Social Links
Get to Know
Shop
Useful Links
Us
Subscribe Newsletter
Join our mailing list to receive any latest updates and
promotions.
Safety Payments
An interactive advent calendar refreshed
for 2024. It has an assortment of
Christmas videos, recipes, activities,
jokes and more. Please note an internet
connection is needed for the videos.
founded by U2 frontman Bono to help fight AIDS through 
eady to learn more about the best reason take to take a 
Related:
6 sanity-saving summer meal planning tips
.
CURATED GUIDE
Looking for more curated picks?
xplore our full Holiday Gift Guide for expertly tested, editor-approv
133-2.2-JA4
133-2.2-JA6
---
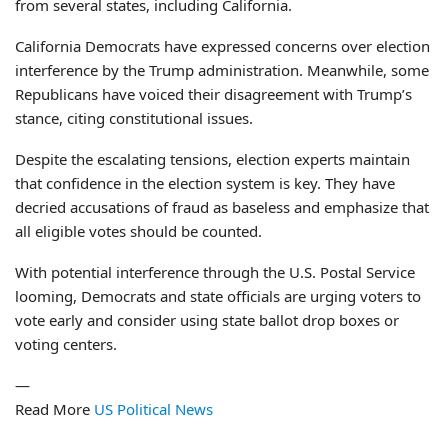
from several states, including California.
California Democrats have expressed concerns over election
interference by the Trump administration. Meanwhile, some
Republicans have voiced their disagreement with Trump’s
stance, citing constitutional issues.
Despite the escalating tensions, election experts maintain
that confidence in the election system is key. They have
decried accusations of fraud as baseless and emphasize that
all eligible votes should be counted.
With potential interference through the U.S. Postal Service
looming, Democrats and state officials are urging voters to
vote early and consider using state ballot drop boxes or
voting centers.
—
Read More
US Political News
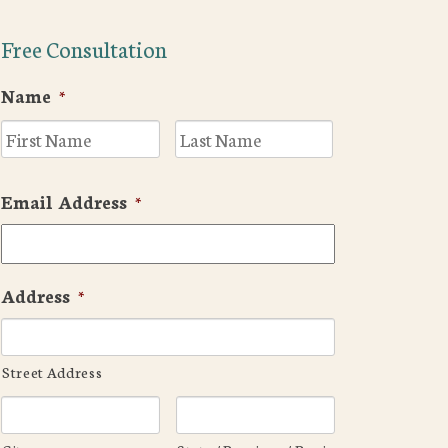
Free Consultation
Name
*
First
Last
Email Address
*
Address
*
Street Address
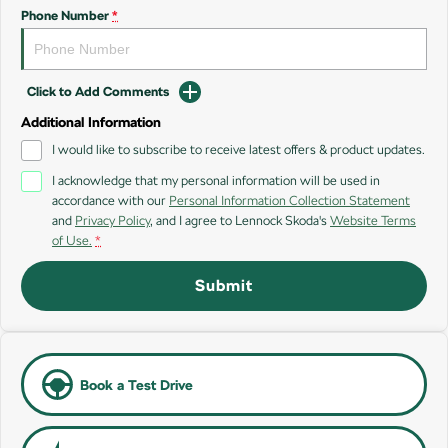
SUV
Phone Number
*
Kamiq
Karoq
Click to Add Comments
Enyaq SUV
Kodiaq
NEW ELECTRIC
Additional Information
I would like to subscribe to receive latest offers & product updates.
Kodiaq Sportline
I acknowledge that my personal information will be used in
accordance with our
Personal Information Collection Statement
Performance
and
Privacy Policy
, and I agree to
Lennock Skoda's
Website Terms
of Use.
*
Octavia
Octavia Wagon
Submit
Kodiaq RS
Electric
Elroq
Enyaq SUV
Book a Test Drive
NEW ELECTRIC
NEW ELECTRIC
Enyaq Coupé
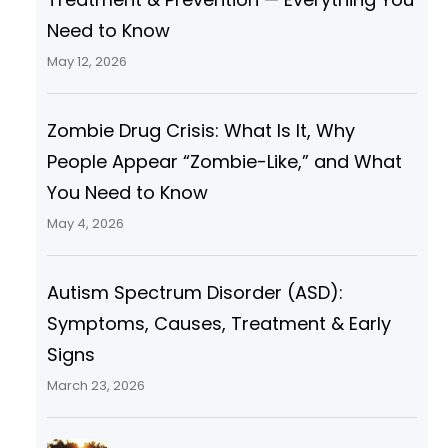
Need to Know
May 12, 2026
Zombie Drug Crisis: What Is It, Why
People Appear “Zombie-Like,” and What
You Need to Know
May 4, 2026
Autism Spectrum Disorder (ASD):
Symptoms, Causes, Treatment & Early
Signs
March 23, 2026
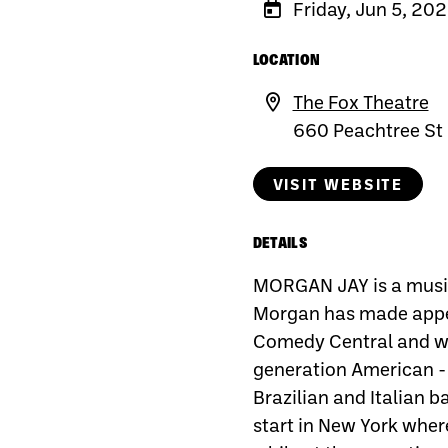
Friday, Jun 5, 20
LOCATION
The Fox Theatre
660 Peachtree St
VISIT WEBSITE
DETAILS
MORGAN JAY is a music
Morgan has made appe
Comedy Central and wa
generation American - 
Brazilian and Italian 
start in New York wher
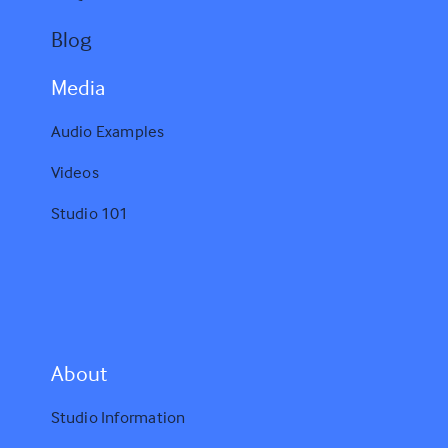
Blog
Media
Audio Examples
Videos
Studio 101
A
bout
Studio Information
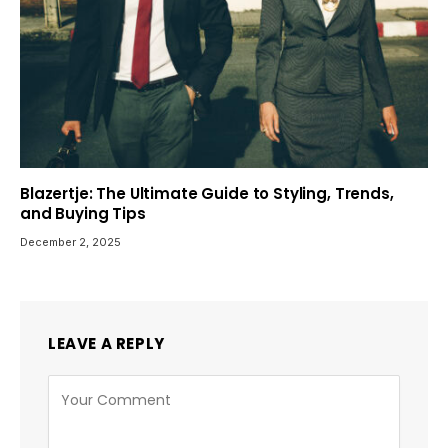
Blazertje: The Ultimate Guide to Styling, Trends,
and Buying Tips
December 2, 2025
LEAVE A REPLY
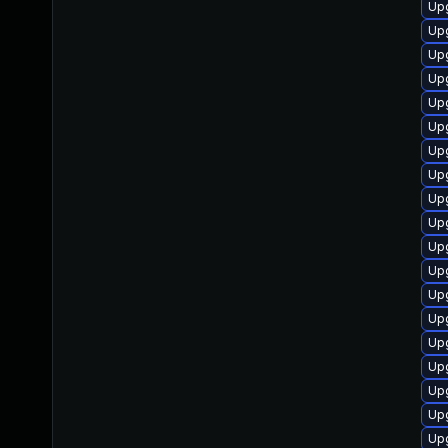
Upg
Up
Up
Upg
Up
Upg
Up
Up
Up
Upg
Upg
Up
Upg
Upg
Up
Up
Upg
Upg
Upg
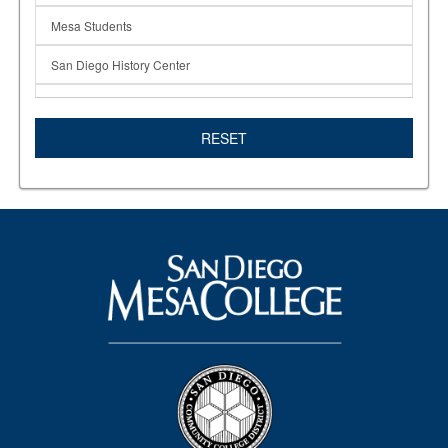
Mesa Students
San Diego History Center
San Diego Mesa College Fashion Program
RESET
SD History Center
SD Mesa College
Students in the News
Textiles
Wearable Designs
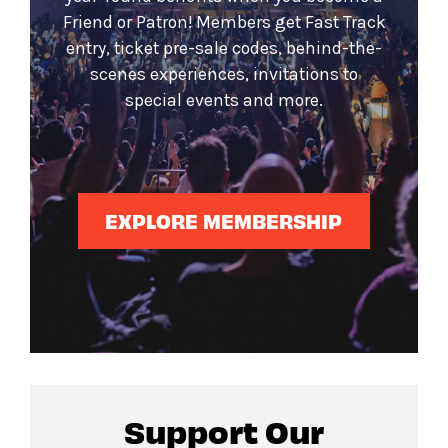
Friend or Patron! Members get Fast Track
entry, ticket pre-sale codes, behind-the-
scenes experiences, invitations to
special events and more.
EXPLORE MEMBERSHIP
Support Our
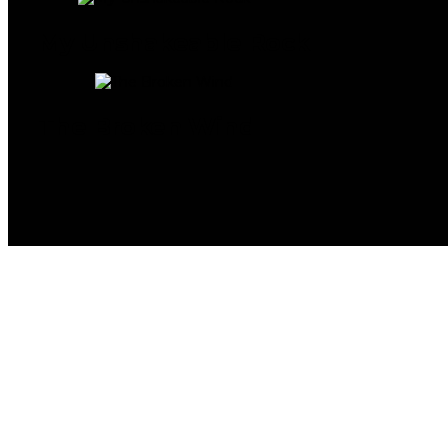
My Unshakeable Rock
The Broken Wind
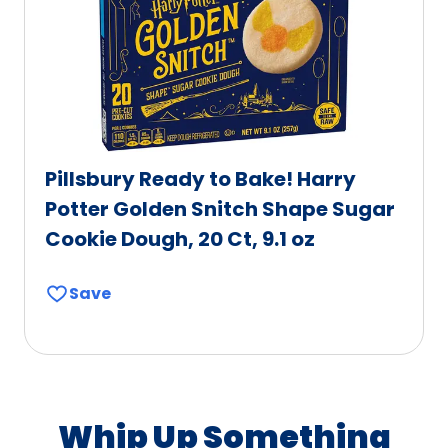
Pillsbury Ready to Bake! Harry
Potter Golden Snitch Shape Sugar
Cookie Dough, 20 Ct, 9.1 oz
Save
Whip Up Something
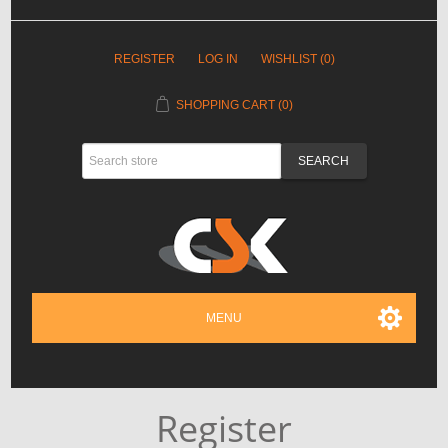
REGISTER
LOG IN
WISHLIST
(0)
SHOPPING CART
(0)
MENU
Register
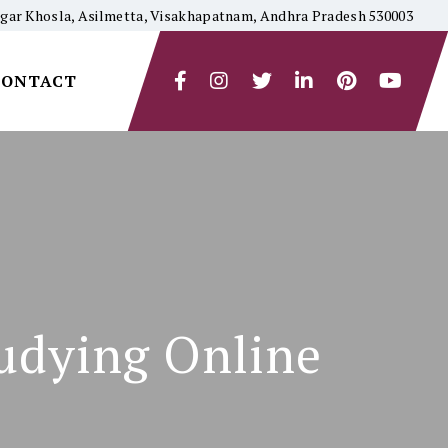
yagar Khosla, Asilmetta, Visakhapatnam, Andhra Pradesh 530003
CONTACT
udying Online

REQUIREMENT: Show all lines from the records above where the word "Mesa" occurs.

RESULT FOR THIS TASK:
Mesa Students
San Diego Mesa College Fashion Program
SD Mesa College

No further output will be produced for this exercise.